A healthy 24-year-old woman died in June 2001 following participation in a research protocol involving the administration of hexamethonium bromide by inhalation and methacholine challenge.1 She was the third volunteer in a clinical trial at the Johns Hopkins Asthma and Allergy Center designed to test the hypothesis that local ganglionic blockade would suppress the bronchial protective effects of deep respiration presumed to be mediated by nonadrenergic, noncholinergic nerves releasing nitric oxide. (Normally following a period of quiet breathing, a deep breath is able to protect the airways from stimuli that cause bronchoconstriction. In people with asthma, the allergic reaction may partially disable the bronchodilator effect of deep respiration. The research protocol was designed to test whether blocking the ganglionic nerve transmission in normal lungs with hexamethonium would mimic the asthmatic response to a deep breath.) The day after being given the hexamethonium, the volunteer experienced a cough and dyspnea followed by flu-like symptoms, fever, reduced FEV1, pulmonary infiltrates, adult respiratory distress syndrome with progressive hypotension and multiple organ failure. Autopsy revealed no specific cause for the lung damage. The woman had been a technician at another laboratory at the centre that gave time off work for the experiments in addition to the usual modest honorarium.

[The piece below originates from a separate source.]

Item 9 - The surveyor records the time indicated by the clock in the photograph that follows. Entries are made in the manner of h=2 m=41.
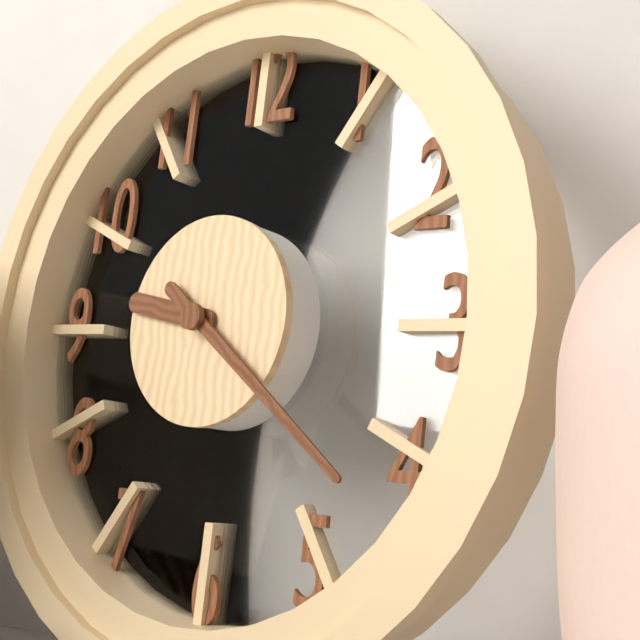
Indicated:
h=9 m=21
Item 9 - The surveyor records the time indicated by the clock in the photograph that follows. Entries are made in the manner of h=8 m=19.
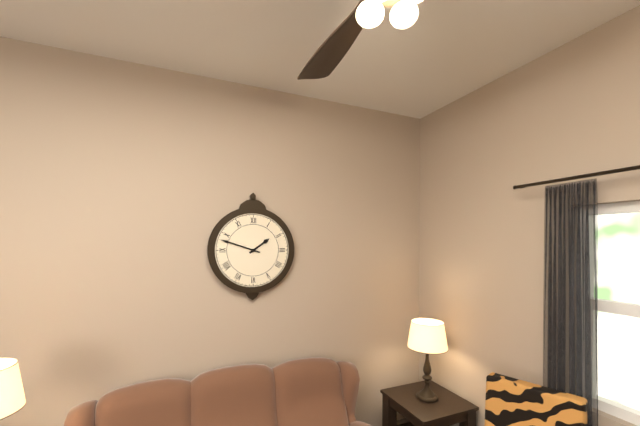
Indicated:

Internal and external review panels issued reports1 that should be required reading for all clinical researchers. Research ethics boards (REBs) and regulatory agencies, hospitals and universities will probably be reviewing many of their policies and procedures to ensure the safety of all clinical trial participants, whether healthy volunteers or patients, and the disclosure of all risks before consent is obtained.

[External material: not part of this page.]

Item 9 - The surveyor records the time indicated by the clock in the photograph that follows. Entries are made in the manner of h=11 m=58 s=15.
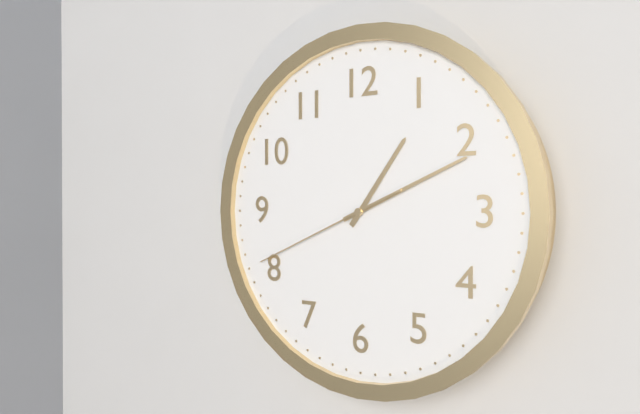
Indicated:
h=1 m=11 s=41
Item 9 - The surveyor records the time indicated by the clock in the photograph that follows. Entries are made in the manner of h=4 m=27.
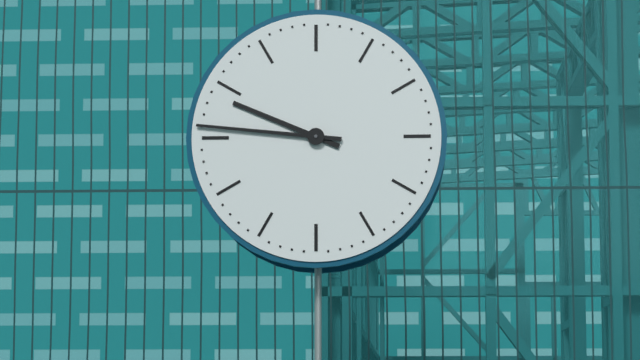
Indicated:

In the hexamethonium study, safety could have been improved. First, the chemical solution was not prepared by a pharmacist, and the protocol for preparation and delivery by nebulization was altered during the course of investigating the first 2 volunteers. The possible lack of sterility and enhancement of drug delivery could have compromised safety. Second, the first volunteer experienced a cough and dyspnea with deep breathing and exertion as well as reductions in measured lung function for 1 week following the hexamethonium inhalation. Without completely assessing other possibilities or discussing the event with the REB, a safety monitoring group or other researchers who had used hexamethonium inhalation, the researcher concluded that the episode was probably due to a concurrent viral infection. In hindsight, such discussions might have delayed or prevented administration of the drug to the third volunteer. Third, use of the sitting rather than the standing position to measure hemodynamic changes could have resulted in a greater blockade than achieved in previous reports.2,3,4,5 The only feasible way of assessing the completeness of ganglionic blockade is by defining the orthostatic reduction in systolic blood pressure and increase in heart rate. Postural change from lying to sitting rather than to standing may blunt the response, which would give the impression that insufficient hexamethonium had been administered.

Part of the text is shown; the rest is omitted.